Beware of "loving" expressions that normalize violence

There are learned behaviors such as jealousy, exclusivity, or possession of the other and the belief that love "forgives all". Young people should be attentive and critical of what their partners say to them, love themselves, and look for loving partners, not enemies, respecting personal autonomy.

Beware of "loving" expressions that normalize violence
You should be mindful and critical of what your partner tells you, love yourself and look for loving partners, not enemies, where personal autonomy is respected. Photo by Sammy Williams / Unsplash

Sometimes evident and sometimes hidden, some actions we have in love relationships are deeply rooted in traditional gender roles, which are socially developed over generations, normalize and replicate violence, as well as the inequity of one gender over another. Learned behaviors such as jealousy, exclusivity, possession of the other, or the belief that love "forgives all", are myths of romantic love, explained Brenda Magali Gómez Cruz, social psychologist and professor at the Faculty of Higher Education (FES) Zaragoza, UNAM.

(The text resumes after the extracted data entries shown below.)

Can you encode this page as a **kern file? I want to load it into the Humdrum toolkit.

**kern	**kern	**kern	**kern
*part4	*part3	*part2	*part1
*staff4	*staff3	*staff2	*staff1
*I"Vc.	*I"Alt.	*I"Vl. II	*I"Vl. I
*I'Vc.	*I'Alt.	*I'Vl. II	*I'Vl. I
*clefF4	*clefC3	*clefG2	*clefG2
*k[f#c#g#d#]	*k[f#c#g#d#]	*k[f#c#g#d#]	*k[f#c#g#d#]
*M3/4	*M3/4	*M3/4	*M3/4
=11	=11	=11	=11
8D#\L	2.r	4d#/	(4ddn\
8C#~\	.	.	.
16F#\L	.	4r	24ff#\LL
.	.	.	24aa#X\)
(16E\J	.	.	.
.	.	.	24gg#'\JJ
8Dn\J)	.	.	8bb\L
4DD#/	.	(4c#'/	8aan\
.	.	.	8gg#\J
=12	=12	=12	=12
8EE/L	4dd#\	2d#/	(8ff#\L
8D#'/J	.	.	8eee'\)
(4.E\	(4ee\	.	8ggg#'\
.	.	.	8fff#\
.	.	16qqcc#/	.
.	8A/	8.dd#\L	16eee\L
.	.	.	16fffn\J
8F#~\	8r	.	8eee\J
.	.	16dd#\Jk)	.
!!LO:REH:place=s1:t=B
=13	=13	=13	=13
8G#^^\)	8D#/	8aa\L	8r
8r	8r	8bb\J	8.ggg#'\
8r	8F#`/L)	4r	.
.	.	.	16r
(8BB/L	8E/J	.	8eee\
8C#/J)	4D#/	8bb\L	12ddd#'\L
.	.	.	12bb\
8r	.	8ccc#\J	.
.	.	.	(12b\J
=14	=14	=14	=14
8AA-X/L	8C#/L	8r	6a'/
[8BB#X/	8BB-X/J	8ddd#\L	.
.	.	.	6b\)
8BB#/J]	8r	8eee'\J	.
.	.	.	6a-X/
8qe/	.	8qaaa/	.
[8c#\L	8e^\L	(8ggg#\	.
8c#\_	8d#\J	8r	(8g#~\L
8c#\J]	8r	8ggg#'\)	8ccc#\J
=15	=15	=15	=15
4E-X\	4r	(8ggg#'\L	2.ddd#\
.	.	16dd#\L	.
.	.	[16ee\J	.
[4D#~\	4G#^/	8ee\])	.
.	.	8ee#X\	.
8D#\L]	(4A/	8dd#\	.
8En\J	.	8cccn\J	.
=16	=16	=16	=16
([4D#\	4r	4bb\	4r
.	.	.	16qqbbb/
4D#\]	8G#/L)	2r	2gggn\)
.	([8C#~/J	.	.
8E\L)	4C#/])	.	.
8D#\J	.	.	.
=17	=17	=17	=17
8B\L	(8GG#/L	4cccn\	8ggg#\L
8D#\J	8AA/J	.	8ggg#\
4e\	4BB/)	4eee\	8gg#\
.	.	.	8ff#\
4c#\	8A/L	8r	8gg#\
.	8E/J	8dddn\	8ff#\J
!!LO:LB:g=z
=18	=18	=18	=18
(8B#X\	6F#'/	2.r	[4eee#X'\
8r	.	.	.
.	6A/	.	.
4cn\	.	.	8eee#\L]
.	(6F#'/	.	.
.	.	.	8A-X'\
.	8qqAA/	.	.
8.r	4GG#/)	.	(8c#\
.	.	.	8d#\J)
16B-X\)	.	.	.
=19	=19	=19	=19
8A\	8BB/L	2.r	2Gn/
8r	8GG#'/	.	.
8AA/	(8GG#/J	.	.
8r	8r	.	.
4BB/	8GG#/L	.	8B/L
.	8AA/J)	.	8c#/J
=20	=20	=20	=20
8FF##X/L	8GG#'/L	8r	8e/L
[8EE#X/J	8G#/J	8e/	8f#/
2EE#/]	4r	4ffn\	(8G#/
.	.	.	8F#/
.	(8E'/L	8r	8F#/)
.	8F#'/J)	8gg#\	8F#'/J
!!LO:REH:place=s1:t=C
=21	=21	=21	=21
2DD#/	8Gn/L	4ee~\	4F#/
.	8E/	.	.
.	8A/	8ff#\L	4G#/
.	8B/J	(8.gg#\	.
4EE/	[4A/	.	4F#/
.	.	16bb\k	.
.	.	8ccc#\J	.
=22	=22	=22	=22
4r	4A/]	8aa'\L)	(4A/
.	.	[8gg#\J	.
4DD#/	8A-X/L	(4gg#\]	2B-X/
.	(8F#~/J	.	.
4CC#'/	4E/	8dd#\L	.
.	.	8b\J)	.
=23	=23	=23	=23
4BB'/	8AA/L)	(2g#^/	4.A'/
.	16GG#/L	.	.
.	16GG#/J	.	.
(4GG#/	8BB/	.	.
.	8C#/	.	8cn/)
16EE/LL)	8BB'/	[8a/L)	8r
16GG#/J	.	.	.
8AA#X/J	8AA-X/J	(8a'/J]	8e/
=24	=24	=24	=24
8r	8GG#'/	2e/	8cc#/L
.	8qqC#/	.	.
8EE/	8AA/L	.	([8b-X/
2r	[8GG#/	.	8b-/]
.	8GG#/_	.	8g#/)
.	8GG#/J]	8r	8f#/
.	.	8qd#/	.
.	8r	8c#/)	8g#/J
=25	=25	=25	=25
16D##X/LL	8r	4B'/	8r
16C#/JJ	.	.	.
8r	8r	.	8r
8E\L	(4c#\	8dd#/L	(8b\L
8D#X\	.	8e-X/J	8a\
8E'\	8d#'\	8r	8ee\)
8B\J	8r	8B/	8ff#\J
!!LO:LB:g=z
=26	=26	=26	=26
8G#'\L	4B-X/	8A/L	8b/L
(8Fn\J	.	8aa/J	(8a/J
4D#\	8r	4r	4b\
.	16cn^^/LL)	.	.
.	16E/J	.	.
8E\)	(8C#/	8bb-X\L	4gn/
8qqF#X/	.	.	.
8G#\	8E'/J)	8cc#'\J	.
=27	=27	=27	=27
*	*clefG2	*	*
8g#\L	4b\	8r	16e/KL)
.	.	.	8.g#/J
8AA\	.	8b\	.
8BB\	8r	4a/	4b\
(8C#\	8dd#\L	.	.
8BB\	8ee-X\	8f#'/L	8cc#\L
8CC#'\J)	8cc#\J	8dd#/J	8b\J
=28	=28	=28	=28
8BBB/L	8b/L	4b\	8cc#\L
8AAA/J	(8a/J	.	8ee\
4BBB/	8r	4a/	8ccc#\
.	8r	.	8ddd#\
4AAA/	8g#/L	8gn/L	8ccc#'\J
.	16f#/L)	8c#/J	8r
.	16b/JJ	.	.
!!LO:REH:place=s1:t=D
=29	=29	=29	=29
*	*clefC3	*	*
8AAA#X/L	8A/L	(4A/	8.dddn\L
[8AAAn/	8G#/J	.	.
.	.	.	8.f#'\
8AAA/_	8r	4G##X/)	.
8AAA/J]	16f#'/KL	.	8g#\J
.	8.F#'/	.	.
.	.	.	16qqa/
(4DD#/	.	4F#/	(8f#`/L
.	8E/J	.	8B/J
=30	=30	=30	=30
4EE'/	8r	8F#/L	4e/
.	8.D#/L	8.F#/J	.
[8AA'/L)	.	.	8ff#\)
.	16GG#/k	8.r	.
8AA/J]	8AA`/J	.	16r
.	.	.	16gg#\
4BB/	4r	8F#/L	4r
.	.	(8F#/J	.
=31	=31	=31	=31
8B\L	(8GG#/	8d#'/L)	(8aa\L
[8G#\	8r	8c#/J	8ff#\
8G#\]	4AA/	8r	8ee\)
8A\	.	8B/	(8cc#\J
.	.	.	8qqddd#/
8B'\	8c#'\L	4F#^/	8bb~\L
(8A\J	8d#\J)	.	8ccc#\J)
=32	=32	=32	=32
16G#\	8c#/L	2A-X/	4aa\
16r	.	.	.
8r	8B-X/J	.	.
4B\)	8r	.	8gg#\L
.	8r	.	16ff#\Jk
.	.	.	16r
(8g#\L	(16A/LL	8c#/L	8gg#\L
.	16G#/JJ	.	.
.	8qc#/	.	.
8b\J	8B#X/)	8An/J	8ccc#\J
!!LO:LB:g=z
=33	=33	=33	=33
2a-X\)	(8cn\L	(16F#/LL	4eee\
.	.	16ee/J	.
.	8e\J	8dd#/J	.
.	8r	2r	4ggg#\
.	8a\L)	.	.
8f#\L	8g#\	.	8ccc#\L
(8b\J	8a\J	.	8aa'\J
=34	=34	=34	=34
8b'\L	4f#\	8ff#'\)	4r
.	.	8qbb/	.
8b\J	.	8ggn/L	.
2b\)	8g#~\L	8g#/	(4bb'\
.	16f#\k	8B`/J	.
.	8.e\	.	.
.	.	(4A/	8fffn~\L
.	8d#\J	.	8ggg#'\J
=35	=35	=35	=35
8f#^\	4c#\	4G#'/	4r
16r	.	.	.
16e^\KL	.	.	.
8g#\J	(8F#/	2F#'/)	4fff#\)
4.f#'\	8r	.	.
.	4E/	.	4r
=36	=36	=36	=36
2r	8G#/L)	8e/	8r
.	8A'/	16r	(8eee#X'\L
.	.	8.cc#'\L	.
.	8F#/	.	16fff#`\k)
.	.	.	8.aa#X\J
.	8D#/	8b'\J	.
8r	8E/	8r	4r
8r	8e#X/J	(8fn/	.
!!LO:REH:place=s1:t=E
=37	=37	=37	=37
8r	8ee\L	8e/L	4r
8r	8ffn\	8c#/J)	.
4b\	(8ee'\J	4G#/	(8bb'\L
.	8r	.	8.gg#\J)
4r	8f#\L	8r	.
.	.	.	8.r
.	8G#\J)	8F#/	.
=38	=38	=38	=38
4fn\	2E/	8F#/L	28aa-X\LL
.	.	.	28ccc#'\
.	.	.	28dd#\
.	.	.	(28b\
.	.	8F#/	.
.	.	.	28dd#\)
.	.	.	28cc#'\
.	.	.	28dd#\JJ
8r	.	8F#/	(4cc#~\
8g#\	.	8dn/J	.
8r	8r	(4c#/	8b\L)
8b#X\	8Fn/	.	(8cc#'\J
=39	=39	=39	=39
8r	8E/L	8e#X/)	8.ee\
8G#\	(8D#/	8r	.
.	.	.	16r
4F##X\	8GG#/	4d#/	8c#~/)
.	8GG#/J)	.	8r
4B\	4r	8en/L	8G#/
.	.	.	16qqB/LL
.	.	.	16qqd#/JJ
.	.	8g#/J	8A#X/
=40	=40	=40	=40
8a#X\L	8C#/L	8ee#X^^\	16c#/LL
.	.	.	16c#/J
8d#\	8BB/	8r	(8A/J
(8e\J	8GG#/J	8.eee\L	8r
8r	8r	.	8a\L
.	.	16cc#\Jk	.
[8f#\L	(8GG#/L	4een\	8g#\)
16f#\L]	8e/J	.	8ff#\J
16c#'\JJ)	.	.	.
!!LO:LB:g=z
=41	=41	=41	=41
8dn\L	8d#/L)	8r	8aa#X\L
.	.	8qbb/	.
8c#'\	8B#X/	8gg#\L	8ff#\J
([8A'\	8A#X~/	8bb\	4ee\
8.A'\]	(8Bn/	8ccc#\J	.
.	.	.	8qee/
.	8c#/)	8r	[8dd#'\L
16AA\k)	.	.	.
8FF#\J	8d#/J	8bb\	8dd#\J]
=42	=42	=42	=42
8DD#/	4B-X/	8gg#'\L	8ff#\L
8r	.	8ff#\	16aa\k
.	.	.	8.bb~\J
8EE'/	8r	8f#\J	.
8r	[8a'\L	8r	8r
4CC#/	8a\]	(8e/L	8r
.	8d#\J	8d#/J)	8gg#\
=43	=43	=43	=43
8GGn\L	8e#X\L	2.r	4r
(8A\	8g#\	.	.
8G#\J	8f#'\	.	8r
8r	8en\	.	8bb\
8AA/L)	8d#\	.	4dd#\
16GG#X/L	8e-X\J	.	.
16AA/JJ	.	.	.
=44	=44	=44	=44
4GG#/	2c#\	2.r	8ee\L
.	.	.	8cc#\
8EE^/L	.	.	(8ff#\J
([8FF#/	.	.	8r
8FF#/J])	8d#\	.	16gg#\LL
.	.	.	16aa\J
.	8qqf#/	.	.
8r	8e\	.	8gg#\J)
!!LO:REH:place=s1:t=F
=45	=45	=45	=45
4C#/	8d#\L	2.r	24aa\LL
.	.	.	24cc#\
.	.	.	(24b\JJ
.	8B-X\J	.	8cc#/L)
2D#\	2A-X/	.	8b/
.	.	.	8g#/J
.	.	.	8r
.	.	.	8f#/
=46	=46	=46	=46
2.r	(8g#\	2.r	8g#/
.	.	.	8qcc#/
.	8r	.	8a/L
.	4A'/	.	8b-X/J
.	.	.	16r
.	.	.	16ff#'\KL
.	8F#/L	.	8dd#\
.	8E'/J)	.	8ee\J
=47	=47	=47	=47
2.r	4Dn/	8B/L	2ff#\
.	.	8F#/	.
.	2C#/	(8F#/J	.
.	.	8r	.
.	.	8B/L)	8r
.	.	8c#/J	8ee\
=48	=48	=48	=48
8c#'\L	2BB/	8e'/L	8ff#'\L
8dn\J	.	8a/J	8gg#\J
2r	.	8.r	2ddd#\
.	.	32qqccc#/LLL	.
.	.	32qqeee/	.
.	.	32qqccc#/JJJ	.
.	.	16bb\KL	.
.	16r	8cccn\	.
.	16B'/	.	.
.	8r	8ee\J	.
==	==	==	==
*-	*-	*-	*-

Many of these attitudes seem cute and romantic to us until they progress to psychological or physical violence, she said during the virtual conference "Violence against women in the name of love". She spoke about the myths of romantic love and highlighted those that belong to the group "love can do anything", where the fallacy that we can change our partner for love, the omnipotence of this feeling, the belief that opposites attract and understand each other better, the false idea of the compatibility between love and abuse, the normalization of conflict and the belief that "true" love forgives or endures everything is installed.

The psychologist defined the characteristics of the second group of myths called "predestined true love", where the idea of the "better half" that will give complementarity to our life, emotional reasoning, the belief that there is only one true love in life, and the myth of durability, eternal passion or equivalence stand out. The third group is called " love is the most important thing and requires total surrender" and highlighted the fallacy of pairing and conversion of couple love in the center of our lives and as the only reference of our existence, the idea that love gives happiness and requires total surrender, as well as understanding it as depersonalization.

In the fourth group, which Gómez Cruz identified as "love is possession and exclusivity," she emphasized the myths of marriage as the key to the ideal relationship and happiness, jealousy (which even at the beginning of relationships is experienced as compliments), and the sexist myth of fidelity and exclusivity. "Phrases like you are mine and you are the love of my life stand out in this group." In context, she said that gender-based violence is an act of aggression that results in possible or actual physical, sexual, or psychological harm, including threats, coercion, or deprivation of liberty, whether it occurs in public or private life.

Both men and women can be victims and/or aggressors; however, it has been documented that it is women and girls who experience particular forms of abuse. The specialist cited the Pan American Health Organization (PAHO), which in 48 population-based surveys conducted worldwide, found that 10 to 69 percent of women revealed that they had been physically assaulted by a male partner at some point in their lives. 38 percent of murders worldwide are committed by a male partner. "Violence can negatively affect women's physical, mental, sexual, and reproductive health," she said.

Young people are encouraged to be aware of the myths of romantic love that they live in their relationships, to be critical of what they say in songs, social networks, and media that replicate these false ideas and behaviors, and urged especially women to be autonomous, maintain their interests and find love partners, not enemies. "The idea is that we do things to change our bonds with our partners and with other people because love is not only for a couple but also for other relationships and myself," she clarified. To change our roles it is important to be aware of our family history, of what we want in our relationship, and to that extent, to negotiate.